Consuming diet soda during pregnancy can increase a child's risk of obesity, according to a study from the National Institutes of Health.
"Our findings suggest that artificially-sweetened beverages during pregnancy are not likely to be any better at reducing the risk for later childhood obesity than sugar-sweetened beverages," said Chilin Zhang, an epidemiologist at NIH's National Institute of Child Health and Human Development.
Zhang, who was one of the several authors on the study, explained that the results showed children from mothers who consumed artificially-sweetened beverages during their pregnancy were just as likely to have higher birth weights and experience obesity by age 7 as children from mothers who consumed sugar-sweetened beverages.
She added that this risk was significantly higher than in children who were born to mothers who never consumed either of the types of beverages.
"One of the reasons we pursued this question was because artificially-sweetened beverages were widely consumed and thought of as a healthy alternative to sugar-sweetened beverages," Zhang said.

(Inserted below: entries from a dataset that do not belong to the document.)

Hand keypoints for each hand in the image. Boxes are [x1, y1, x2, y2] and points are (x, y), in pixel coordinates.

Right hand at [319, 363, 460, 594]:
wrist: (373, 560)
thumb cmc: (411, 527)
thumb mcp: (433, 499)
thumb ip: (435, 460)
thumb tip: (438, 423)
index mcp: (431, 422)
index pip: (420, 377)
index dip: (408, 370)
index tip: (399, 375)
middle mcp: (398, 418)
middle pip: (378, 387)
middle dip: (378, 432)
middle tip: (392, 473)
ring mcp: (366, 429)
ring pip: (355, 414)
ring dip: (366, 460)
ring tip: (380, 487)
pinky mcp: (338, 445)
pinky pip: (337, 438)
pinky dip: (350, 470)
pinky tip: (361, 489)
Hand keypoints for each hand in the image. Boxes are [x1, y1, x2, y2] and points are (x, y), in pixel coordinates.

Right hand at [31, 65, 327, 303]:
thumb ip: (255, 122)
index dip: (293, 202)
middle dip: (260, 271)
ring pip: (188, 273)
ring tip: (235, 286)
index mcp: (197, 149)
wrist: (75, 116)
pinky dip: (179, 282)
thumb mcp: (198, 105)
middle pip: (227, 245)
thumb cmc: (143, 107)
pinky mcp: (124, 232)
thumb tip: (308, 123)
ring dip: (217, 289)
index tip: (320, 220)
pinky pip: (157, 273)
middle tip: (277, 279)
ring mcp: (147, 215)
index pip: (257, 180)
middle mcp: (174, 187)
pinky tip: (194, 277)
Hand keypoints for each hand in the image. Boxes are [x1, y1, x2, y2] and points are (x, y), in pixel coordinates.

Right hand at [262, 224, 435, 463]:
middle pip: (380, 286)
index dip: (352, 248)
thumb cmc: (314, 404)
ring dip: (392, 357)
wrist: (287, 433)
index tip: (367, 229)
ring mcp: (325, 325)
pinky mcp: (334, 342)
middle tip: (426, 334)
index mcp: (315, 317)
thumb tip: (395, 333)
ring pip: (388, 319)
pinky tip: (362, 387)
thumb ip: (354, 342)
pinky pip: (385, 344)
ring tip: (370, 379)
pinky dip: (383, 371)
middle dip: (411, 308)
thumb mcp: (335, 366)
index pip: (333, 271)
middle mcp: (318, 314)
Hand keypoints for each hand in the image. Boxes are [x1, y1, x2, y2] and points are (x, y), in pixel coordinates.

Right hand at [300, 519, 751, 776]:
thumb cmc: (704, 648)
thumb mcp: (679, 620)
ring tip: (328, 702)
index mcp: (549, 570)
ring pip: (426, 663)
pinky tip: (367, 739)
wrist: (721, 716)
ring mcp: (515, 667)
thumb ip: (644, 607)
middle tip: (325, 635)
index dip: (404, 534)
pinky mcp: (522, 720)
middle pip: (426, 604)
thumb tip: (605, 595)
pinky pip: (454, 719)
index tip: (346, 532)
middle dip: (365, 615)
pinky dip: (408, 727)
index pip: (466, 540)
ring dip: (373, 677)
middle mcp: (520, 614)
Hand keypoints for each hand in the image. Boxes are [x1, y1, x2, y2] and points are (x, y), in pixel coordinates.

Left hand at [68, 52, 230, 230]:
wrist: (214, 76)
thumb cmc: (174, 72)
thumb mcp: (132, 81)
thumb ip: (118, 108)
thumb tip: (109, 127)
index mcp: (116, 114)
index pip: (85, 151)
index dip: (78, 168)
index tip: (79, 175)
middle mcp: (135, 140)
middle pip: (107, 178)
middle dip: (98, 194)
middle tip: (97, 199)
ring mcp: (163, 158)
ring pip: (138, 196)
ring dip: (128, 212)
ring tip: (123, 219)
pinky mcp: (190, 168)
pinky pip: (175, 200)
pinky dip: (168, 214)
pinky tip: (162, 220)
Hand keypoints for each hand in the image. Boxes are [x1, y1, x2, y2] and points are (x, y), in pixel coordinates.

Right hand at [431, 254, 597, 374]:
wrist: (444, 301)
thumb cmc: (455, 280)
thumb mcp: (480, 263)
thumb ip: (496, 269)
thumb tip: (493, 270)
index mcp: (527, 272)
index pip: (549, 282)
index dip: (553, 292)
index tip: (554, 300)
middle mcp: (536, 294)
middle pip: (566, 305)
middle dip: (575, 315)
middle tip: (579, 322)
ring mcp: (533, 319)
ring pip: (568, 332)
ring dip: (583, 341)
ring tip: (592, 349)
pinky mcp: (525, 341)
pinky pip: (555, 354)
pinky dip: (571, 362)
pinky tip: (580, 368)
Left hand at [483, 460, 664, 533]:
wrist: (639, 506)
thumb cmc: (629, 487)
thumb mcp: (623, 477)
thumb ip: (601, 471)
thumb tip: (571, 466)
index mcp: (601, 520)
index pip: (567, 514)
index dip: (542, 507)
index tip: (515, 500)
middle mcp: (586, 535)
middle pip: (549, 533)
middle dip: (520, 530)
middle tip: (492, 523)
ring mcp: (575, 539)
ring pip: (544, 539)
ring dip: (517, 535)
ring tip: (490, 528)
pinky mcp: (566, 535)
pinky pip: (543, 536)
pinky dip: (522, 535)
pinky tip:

Sugar-sweetened beverages are the most common type of soda and contain natural sugar.
Artificially-sweetened beverages, commonly known as diet soda, contain numerous artificial sweeteners that mimic the sweetened taste while maintaining a reduced calorie level.
Results also indicated little difference in the birth weight between the two types of beverages.
The study sampled 918 pairs of women and children from the Danish National Birth Cohort, which studies nutrition during pregnancy in Denmark.
Data was collected from 1996-2002 through questionnaires and included follow-up studies to track the weight of the children.
Zhang explained that Denmark was one of the very few countries that had the necessary data available to conduct the study.
"In order to test our hypothesis, it really required both data from maternal diet and also information on the children's health, especially in the long term," she said.
Zhang also added that her sample was limited to mostly Caucasian women.
Maintaining a healthy diet during pregnancy is essential in ensuring the health of the mother and her child.
"Someone who has a poor diet puts themselves at higher risk of blood pressure issues or diabetes in pregnancy," said James Benson, an obstetrician at Georgetown University's MedStar Hospital.
He added that diet effects largely depend on the individual mother experiencing the pregnancy.
Benson, who was not involved in the study, described the biological process of a pregnancy as an "evolutionary conflict." He explained that while a fetus attempts to take in all of the nutrients the mother consumes, the mother's body tries to budget the nutrients for other biological functions.
As a practitioner, Benson tells his patients to maintain a well-balanced diet and increase daily food intake by 300 calories during the pregnancy but added it largely depends on weight.
"In my practice, I have about one patient not gaining enough weight for every 10 patients that's gaining too much weight," he said. "What we do is watch the weight gain and make recommendations based on that."
During pregnancy, the mother typically experiences cravings for more food and calories, which Benson said can trigger gestational diabetes.
Gestational diabetes, which Zhang noted all of the women in the study had, occurs when the mother's body fails to produce enough insulin during the pregnancy, which results in a higher blood sugar. Benson noted this was temporary and usually resolves naturally in the postpartum period.
Zhang explained that additional studies were needed to reinforce her conclusions and understand longer-term effects.
"How can we explain our findings and what are the underlying mechanisms? I think we need more research as well," she added.